At GE, “We are increasing our nomenclature and terminology research for our customers as well as making that part of the public domain. We look forward to presenting that to standards organizations,” Dr. Dente notes.
What, exactly, constitutes an electronic medical record has yet to be determined. “There’s much less debate about what type of information we want to include in the database than about the ramifications of having eMRs,” Dr. Harris says.
At their most basic, “eMRs are electronic ways of holding data so patients don’t have to fill in forms again. Even having a summary level of information will save the healthcare system time and money.” They also can be much more. “How deep do we want to go?” Dr. Harris asks, pointing out that eMRs could store detailed information, or could link to other sources—such as hospital picture archiving and communication systems (PACS)—for images and test results. “eMRs needn’t contain all the information about an individual,” Dr. Harris says, but they may, in the future, store DNA sequence information.
For electronic clinical trials, they may be more valuable if they do contain comprehensive, yet de-identified, information. Organizations already access insurers’ databases for information, but an eMR would provide immediacy.
The PCORI is being formed “to add the patient to the equation. As a cardiologist, I can speak about clinical trial results, but people want to know what’s right for them rather than statistical averages,” Dr. Weisman stresses. PCORI, once operational, will develop systems that provide information in near real time based upon medical conditions and such additional factors as lifestyle and geographic and occupational risks. Eventually, “You (as a patient) will be able to query and get information about people with profiles similar to yours, and what happens to them when they choose different options for prevention, diagnosis, and treatment,” he predicts.
Organizations like 23andMe and others that provide genetic testing directly to consumers, are filling in some of the information gaps. As Anne Wojcicki, CEO, explains, the information allows patients to tell their physicians they have the markers for particular conditions, but 23andMe doesn’t sequence the genome. “While there’s huge government pressure to put medical record information online, there’s not yet a movement toward including genetic information in electronic medical records.”
Making data available electronically is only one part of the challenge, though. “The critical skill is the integration of genotypic and phenotypic information,” stresses Don Rucker, M.D., CMO at Siemens Healthcare USA. The convergence of IT and genomics involves far more than adding gene sequencing information to individuals’ medical files. “The whole nature/nurture boundary is far more confused than anyone thought.” Therefore, for the convergence to have meaning, Dr. Rucker says a probability analysis is vital.

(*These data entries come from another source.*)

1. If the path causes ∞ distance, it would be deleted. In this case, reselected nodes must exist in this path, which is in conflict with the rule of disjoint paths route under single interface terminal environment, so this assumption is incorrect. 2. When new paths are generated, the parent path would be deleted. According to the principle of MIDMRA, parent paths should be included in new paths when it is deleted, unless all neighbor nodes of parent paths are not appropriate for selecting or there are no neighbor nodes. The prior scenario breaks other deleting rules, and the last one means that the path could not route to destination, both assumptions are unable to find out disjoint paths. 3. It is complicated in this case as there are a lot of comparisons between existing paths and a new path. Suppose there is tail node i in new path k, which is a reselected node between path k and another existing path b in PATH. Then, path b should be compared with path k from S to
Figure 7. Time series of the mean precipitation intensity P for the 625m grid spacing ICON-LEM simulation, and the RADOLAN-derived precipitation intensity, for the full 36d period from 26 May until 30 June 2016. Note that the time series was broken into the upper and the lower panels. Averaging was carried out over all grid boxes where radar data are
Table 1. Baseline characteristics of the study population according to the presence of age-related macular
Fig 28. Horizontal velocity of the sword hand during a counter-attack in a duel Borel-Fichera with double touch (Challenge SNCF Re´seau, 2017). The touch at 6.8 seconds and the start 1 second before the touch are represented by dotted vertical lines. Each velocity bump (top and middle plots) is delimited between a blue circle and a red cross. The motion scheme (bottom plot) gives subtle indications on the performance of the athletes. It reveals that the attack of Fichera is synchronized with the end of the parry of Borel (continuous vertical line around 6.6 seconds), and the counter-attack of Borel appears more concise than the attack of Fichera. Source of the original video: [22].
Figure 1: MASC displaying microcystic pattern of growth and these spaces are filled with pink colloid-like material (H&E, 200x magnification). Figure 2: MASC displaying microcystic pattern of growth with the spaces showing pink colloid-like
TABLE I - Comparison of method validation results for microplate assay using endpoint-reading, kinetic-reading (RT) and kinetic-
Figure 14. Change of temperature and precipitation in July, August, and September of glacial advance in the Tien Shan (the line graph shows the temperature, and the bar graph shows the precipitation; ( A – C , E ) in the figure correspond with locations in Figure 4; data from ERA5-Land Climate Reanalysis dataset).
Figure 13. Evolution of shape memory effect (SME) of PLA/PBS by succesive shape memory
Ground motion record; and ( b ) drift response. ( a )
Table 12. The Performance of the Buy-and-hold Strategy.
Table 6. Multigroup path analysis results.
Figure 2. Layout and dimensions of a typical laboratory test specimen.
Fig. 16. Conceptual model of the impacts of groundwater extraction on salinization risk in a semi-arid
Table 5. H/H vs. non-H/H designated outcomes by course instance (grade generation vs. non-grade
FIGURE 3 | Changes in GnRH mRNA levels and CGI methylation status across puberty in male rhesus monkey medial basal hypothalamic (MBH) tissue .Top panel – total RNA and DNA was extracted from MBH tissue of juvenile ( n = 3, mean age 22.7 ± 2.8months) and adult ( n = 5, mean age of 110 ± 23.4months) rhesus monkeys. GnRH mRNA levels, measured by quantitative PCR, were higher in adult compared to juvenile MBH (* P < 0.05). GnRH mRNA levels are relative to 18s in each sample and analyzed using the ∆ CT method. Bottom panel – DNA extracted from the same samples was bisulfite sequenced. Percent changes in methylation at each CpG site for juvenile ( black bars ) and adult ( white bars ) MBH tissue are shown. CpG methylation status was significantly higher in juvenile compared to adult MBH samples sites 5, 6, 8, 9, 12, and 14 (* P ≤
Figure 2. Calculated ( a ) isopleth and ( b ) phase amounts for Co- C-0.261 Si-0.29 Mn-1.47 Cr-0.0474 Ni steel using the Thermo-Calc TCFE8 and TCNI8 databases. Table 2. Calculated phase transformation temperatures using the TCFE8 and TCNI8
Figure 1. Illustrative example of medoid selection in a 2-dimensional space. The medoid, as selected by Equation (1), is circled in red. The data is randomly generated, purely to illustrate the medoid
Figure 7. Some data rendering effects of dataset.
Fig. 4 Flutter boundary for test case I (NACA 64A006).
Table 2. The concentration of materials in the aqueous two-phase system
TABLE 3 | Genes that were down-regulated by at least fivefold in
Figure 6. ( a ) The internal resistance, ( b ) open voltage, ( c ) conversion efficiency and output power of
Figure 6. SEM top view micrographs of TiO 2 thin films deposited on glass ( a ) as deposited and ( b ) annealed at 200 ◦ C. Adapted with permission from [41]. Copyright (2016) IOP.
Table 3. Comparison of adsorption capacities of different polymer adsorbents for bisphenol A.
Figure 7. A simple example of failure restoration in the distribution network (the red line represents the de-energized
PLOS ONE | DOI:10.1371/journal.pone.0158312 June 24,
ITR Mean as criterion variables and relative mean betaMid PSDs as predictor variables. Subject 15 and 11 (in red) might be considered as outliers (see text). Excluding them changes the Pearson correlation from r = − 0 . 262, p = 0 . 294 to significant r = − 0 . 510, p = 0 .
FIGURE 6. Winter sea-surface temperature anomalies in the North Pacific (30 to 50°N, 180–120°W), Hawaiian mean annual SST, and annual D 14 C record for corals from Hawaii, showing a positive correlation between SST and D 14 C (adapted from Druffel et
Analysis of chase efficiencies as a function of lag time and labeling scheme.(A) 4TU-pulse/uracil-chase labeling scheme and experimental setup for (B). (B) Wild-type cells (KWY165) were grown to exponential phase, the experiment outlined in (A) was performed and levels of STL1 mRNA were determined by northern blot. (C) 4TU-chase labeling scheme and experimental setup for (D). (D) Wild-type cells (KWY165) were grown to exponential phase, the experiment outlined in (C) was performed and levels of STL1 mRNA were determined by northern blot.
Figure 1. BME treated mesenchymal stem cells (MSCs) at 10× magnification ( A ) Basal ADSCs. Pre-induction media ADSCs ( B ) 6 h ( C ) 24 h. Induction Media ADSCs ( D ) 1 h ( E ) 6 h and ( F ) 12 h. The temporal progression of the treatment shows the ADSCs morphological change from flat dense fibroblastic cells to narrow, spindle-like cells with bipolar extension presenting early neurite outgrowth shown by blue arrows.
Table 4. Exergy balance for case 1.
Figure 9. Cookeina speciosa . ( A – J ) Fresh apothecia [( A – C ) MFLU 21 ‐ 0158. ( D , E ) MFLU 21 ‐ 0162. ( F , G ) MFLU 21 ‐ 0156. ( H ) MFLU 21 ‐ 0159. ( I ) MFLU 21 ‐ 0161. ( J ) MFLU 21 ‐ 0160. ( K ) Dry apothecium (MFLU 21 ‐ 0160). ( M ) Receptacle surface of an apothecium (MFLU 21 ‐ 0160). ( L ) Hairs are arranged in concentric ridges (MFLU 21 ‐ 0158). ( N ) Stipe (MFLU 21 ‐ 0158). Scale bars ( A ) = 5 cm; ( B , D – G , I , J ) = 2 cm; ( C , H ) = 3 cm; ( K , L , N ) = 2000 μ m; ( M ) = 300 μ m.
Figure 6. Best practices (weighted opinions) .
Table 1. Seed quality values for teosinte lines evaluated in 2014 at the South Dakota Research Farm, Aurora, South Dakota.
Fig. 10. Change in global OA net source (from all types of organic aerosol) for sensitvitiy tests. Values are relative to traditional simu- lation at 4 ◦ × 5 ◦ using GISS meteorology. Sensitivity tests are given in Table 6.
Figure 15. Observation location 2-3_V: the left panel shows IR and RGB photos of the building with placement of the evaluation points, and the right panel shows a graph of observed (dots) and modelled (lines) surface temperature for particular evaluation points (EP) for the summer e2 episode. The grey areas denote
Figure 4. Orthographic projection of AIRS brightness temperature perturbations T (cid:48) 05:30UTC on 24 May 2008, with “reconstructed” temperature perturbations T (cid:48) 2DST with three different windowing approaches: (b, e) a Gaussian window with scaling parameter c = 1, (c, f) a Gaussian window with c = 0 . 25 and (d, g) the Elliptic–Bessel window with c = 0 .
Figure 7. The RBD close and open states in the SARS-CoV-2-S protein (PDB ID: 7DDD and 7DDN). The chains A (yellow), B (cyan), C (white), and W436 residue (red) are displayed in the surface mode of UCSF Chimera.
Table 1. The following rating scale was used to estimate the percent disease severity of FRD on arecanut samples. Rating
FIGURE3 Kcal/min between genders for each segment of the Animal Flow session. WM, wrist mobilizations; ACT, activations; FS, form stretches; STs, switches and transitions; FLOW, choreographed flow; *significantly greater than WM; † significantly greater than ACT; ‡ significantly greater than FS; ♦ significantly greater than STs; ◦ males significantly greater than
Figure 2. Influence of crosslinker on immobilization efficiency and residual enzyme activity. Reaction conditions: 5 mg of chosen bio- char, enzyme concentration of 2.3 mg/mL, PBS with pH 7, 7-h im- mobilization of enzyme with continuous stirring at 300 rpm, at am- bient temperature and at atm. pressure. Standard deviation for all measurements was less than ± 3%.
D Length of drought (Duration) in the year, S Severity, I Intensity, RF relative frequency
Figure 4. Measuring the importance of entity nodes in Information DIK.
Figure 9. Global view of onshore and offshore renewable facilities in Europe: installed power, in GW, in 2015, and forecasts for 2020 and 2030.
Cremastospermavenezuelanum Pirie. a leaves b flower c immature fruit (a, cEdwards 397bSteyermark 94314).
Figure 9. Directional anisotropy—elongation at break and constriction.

That analysis must be based upon all the available information—genomics, proteomics, imaging, blood tests, etc.—to develop a better sense of what is being expressed and what it means to individual patients. For example, Dr. Rucker points out that while the presence of the 9p21 gene increases the probability of heart disease to about 50%, a cardiac CT angiogram can now determine the probability of coronary disease to a level of 98% or 99% accuracy.
“For the pharmaceutical industry, the bad news is that there is more data to sift through. The good news is that there is great confidence about the data and the ability to develop more targeted datasets, potentially lowering clinical trial size,” Dr. Rucker concludes.